So "theatre" and "conservation", two words that I don't hear together in my acting experiences up til now.
Rewinding back to the time when I first heard these words. I thought to myself "well why not sign up for the project and see it for myself". It was one of my life decisions that I didn't regret at all. Like all my other co-participants, we were selected and our project started off with an incubation weekend, the first activity taking place in Tasek Merimbun.
So on the day of my first visit ever to Tasek Merimbun, it involves a really long drive assisted by Waze. I admit that long solo drives aren't really my thing hence I prefer carpooling whenever possible. However, when I got there, all my physical and mental exhaustion disappeared as if there was an invisible force relaxing me down.

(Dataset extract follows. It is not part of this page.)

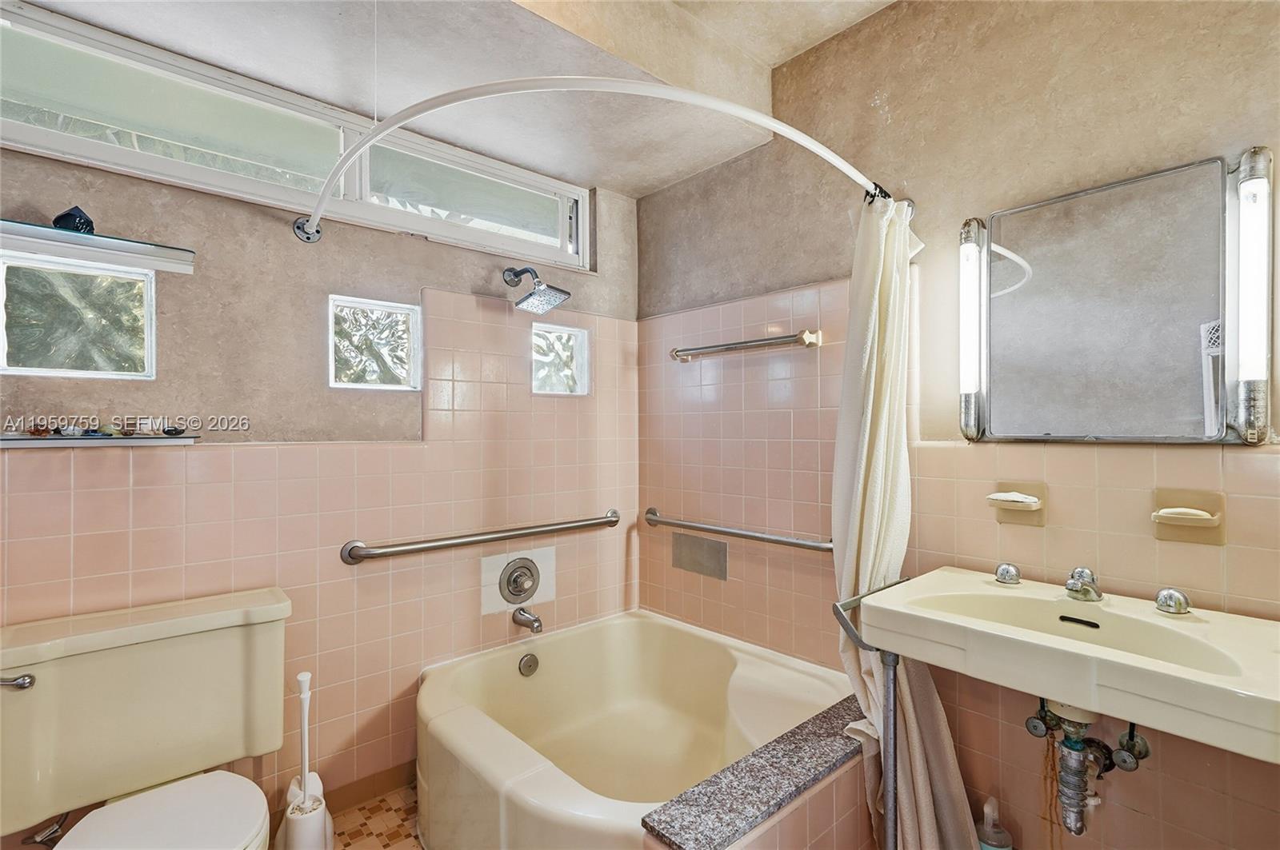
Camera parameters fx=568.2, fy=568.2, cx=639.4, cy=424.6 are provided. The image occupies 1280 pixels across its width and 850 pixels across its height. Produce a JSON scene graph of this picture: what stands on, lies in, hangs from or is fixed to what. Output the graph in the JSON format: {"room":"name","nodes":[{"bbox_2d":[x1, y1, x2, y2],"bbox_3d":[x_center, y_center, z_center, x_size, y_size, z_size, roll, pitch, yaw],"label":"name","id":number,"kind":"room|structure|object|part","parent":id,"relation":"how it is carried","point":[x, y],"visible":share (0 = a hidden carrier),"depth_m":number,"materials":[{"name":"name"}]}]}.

"Oh my god this view is gorgeous!!" was the internal dialogue that played in my head. I mean the pictures were already beautiful but seeing the place for myself was even more beautiful. I was literally speechless for a while as I tried to take in the beauty of Tasek Merimbun. The lake, the Purun grass, the trees, even the black waters was a wonder to look at.
I may have been involved in a lot of acting-related experiences in both theatre and film but nothing truly prepared me for this project. Unlike a normal theatre, conservation theatre carries a much deeper aspect to me. Here in Play Naturally, I learnt about the Dusun community and how the culture itself is slowly declining, much to my surprise as I remember the Dusun as being part of the seven natives of Brunei (correct me if I'm wrong, history is not my forte)
When used right, I feel conservation theatre is a really great way to engage with the preservation of such declining cultures. I am truly blessed, to be involved with such a project that can possibly be part of our history for future generations to come.